From a quiet schoolboy held back by the prejudice of a misguided teacher, Trevor has become a champion for change, educating even the most educated doctors in new ways.
But his job isn’t done yet.
“I’m hopeful we can close the gap in our lifetime if everybody gets on board and works together, particularly the younger generations.”
Townsville Hospital and Health Service Chief Executive Kieran Keyes said recent data from the Productivity Commission’s Closing the Gap Information Repository highlighted that there was still a long way to go in improving health outcomes for First Nations people.
‘‘The data tells us that First Nations males have a life expectancy of 71.6 years compared to non-indigenous males at 80.2. While First Nations women have a life expectancy of 75.6, which is 7.8 years less than non-First Nations women,’’ Mr Keyes said.
‘‘Last year we launched the Townsville Hospital and Health Service’s inaugural First Nations Health Equity Strategy 2022-2025 which was the first step in our journey towards health equity.
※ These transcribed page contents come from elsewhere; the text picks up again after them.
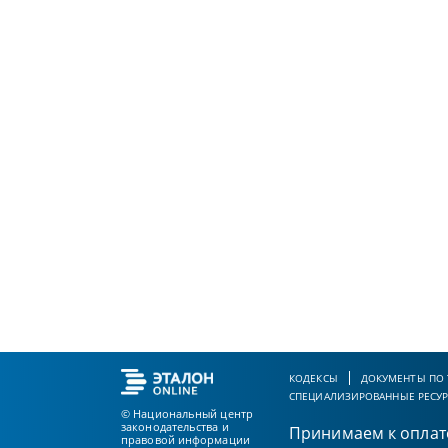
КОДЕКСЫ
ДОКУМЕНТЫ ПО
СПЕЦИАЛИЗИРОВАННЫЕ РЕСУ
© Национальный центр
законодательства и
Принимаем к оплат
правовой информации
‘‘The journey to equity in healthcare and health outcomes is anchored in culturally safe health practices, First Nations self-determination, and a whole-of-health-service commitment to addressing the barriers to equity.
“We also recently launched the Aboriginal and Torres Strait Islander Workforce Strategy 2022-2031, which focuses on removing barriers that have hindered the growth of the First Nations health workforce.
‘‘I know by working together we can achieve our goals, because the journey of health equity and better health outcomes is one we must take together.”